People were put here for a reason; what is it?

Joe Leonard

Pawns of the the God-chemists.

We humans tend to be a bit presumptuous about our elevated position in the universe.

A few hundred years ago humans thought the earth was the center of the universe and the sun merely a distant gift from God providing us with its heat and light.

We are getting a lot better, but even today many of us claim that our powers of higher reason make us unique among the animals and burden us with a duty to protect the earth.

Allow me to play the devil’s advocate for a moment.

While I don’t doubt that global warming is a very real phenomenon, isn’t it conceivable that, perceived free will notwithstanding, we humans were actually put here for the mere purpose of burning fossil fuels?

Perhaps the powers that be, God, Mother Earth, etc., decided that the earth was getting a little low on carbon dioxide and becoming a little chilly.

Maybe the recent (in geological time) ice ages left too much land area exposed and reflected the sun’s heat back to space, cooling the earth even more.

If I were an earth God, I would surely want to turn up the heat a bit.

After all, what we call fossil fuel was once a very large number of happily photosynthesizing and procreating giant ferns, now uselessly stuck underground. The dinosaurs apparently lived in a balmy tropical paradise. Maybe humans evolved to return some of the lost carbon and warmth to the atmosphere.

If the cosmic imperative is to warm the earth, the rampaging destruction of the forests is also a good measure.

This releases carbon dioxide and water, both greenhouse gases, into the atmosphere. On the other hand, all that smoke helps create clouds which reflect sunlight and warmth back to space. Also, deforestation eliminates trees and their temperature moderating capabilities. So who knows?

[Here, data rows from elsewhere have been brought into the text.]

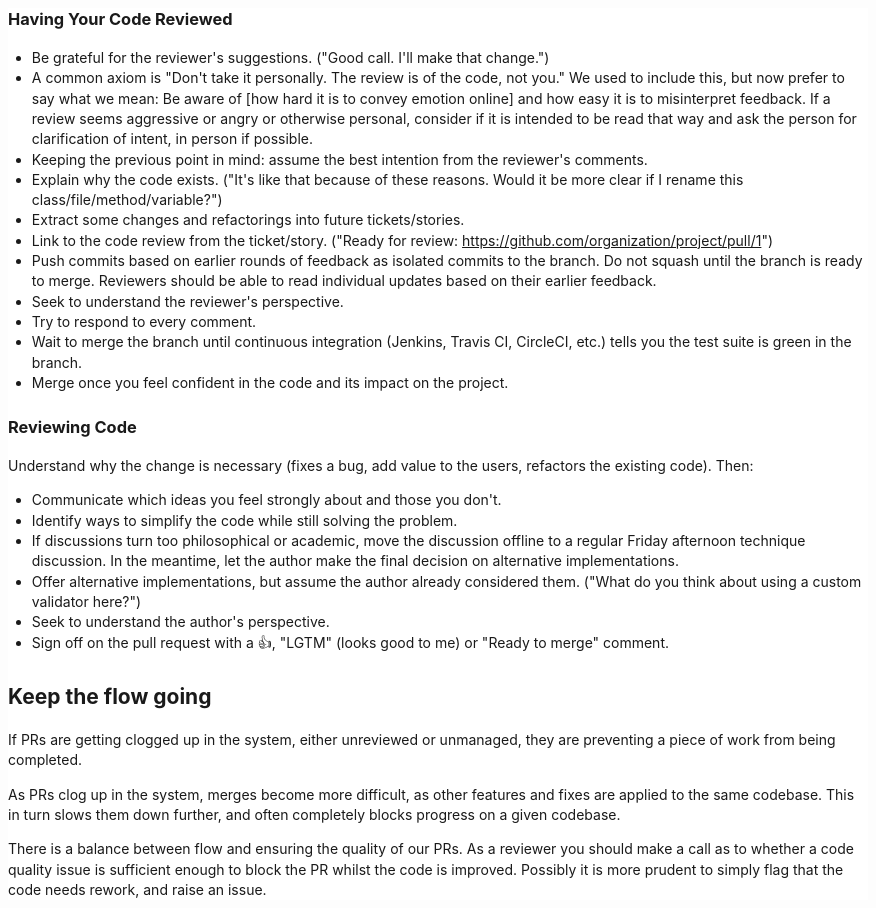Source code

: ### Having Your Code Reviewed

* Be grateful for the reviewer's suggestions. ("Good call. I'll make that
  change.")
* A common axiom is "Don't take it personally. The review is of the code, not you." We used to include this, but now prefer to say what we mean: Be aware of [how hard it is to convey emotion online] and how easy it is to misinterpret feedback. If a review seems aggressive or angry or otherwise personal, consider if it is intended to be read that way and ask the person for clarification of intent, in person if possible.
* Keeping the previous point in mind: assume the best intention from the reviewer's comments.
* Explain why the code exists. ("It's like that because of these reasons. Would
  it be more clear if I rename this class/file/method/variable?")
* Extract some changes and refactorings into future tickets/stories.
* Link to the code review from the ticket/story. ("Ready for review:
  https://github.com/organization/project/pull/1")
* Push commits based on earlier rounds of feedback as isolated commits to the
  branch. Do not squash until the branch is ready to merge. Reviewers should be
  able to read individual updates based on their earlier feedback.
* Seek to understand the reviewer's perspective.
* Try to respond to every comment.
* Wait to merge the branch until continuous integration (Jenkins, Travis CI,
  CircleCI, etc.) tells you the test suite is green in the branch.
* Merge once you feel confident in the code and its impact on the project.

### Reviewing Code

Understand why the change is necessary (fixes a bug, add value to the users, refactors the existing code). Then:

* Communicate which ideas you feel strongly about and those you don't.
* Identify ways to simplify the code while still solving the problem.
* If discussions turn too philosophical or academic, move the discussion offline
  to a regular Friday afternoon technique discussion. In the meantime, let the
  author make the final decision on alternative implementations.
* Offer alternative implementations, but assume the author already considered
  them. ("What do you think about using a custom validator here?")
* Seek to understand the author's perspective.
* Sign off on the pull request with a :thumbsup:, "LGTM" (looks good to me) or "Ready to merge" comment.

## Keep the flow going

If PRs are getting clogged up in the system, either unreviewed or unmanaged, they are preventing a piece of work from being completed.

As PRs clog up in the system, merges become more difficult, as other features and fixes are applied to the same codebase. This in turn slows them down further, and often completely blocks progress on a given codebase.

There is a balance between flow and ensuring the quality of our PRs. As a reviewer you should make a call as to whether a code quality issue is sufficient enough to block the PR whilst the code is improved. Possibly it is more prudent to simply flag that the code needs rework, and raise an issue.
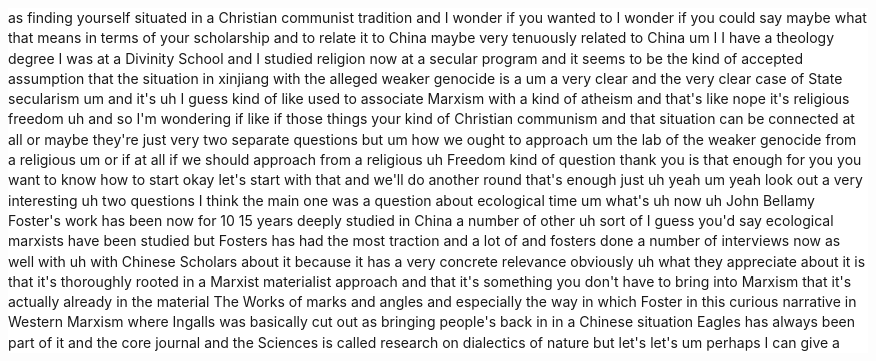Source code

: as finding yourself situated in a
Christian communist tradition and I
wonder if you wanted to
I wonder if you could say maybe what
that means in terms of your scholarship
and to relate it to China maybe very
tenuously related to China
um I I have a theology degree I was at a
Divinity School and I studied religion
now at a secular program and it seems to
be the kind of accepted assumption that
the situation in xinjiang with the
alleged weaker genocide is a
um a very clear and the very clear case
of State secularism
um and it's uh I guess kind of like used
to associate Marxism with a kind of
atheism and that's like nope it's
religious freedom uh and so I'm
wondering if like if those things your
kind of Christian communism and that
situation can be connected at all or
maybe they're just very two separate
questions but um how we ought to
approach
um the lab of the weaker genocide from a
religious
um or if at all if we should approach
from a religious uh Freedom kind of
question thank you
is that enough for you you want to know
how to start
okay let's start with that and we'll do
another round that's enough just uh yeah
um
yeah look out a very interesting uh two
questions I think the main one was a
question about ecological time
um
what's uh now uh John Bellamy Foster's
work has been now for 10 15 years deeply
studied in China a number of other
uh sort of I guess you'd say ecological
marxists have been studied but Fosters
has had the most traction
and a lot of and fosters done a number
of interviews now as well with uh with
Chinese Scholars about it because it has
a very concrete relevance obviously uh
what they appreciate about it is that
it's thoroughly rooted in a Marxist
materialist approach and that it's
something you don't have to bring into
Marxism that it's actually already in
the material The Works of marks and
angles and especially the way in which
Foster in this curious narrative in
Western Marxism where Ingalls was
basically cut out as bringing people's
back in in a Chinese situation Eagles
has always been part of it and the core
journal and the Sciences is called
research on dialectics of nature but
let's let's um perhaps I can give a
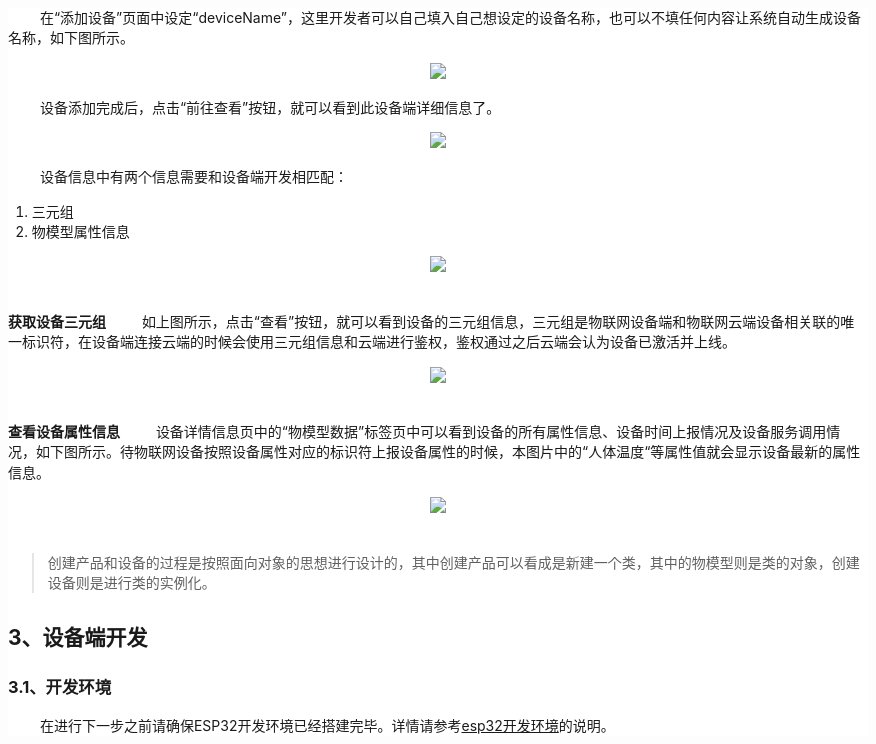 &emsp;&emsp;
在“添加设备”页面中设定“deviceName”，这里开发者可以自己填入自己想设定的设备名称，也可以不填任何内容让系统自动生成设备名称，如下图所示。
<div align="center">
<img src=./../../../images/1_添加设备.png width=40%/>
</div>

&emsp;&emsp;
设备添加完成后，点击“前往查看”按钮，就可以看到此设备端详细信息了。
<div align="center">
<img src=./../../../images/1_完成添加设备.png width=40%/>
</div>

&emsp;&emsp;
设备信息中有两个信息需要和设备端开发相匹配：
1. 三元组
2. 物模型属性信息

<div align="center">
<img src=./../../../images/1_opendoor_设备详细信息.png width=100%/>
</div>

<br>

**获取设备三元组**
&emsp;&emsp;
如上图所示，点击“查看”按钮，就可以看到设备的三元组信息，三元组是物联网设备端和物联网云端设备相关联的唯一标识符，在设备端连接云端的时候会使用三元组信息和云端进行鉴权，鉴权通过之后云端会认为设备已激活并上线。

<div align="center">
<img src=./../../../images/1_三元组信息.png width=60%/>
</div>

<br>

**查看设备属性信息**
&emsp;&emsp;
设备详情信息页中的“物模型数据”标签页中可以看到设备的所有属性信息、设备时间上报情况及设备服务调用情况，如下图所示。待物联网设备按照设备属性对应的标识符上报设备属性的时候，本图片中的“人体温度“等属性值就会显示设备最新的属性信息。
<div align="center">
<img src=./../../../images/1_opendoor_设备详细信息.png width=100%/>
</div>

<br>

> 创建产品和设备的过程是按照面向对象的思想进行设计的，其中创建产品可以看成是新建一个类，其中的物模型则是类的对象，创建设备则是进行类的实例化。

## 3、设备端开发

### 3.1、开发环境

&emsp;&emsp;
在进行下一步之前请确保ESP32开发环境已经搭建完毕。详情请参考[esp32开发环境](../../../startup/ESP32_startup.md)的说明。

But that leads me to my next idea, buffers. Buffers are chemicals which help to resist change in a system. Any good biological or chemical system is buffered. Amino acids, the building blocks of life, buffer our cells so they keep working in a consistent manner.

Maybe the buffers of the human race are the environmentalists and government bureaucracies. I am neither a militia member nor a logger, but the role of a buffer is to slow down change, and these elements in the human race certainly do that.

As far as the God-chemists are concerned, it is a perfect system. They give us just enough smarts to make the necessary changes, but not enough to know what we are doing, which slows us down considerably. We really have no idea what to do with ourselves.

The bottom line is that we just live, procreate and dream primitive alligator dreams like every other mammal. Certainly, we have a shot at being great organisms, but I don’t think we are there yet.

We ought to admit our fallibility and quit being so dang presumptuous, because I am sure the God-chemists have built self-termination into the system for good reason.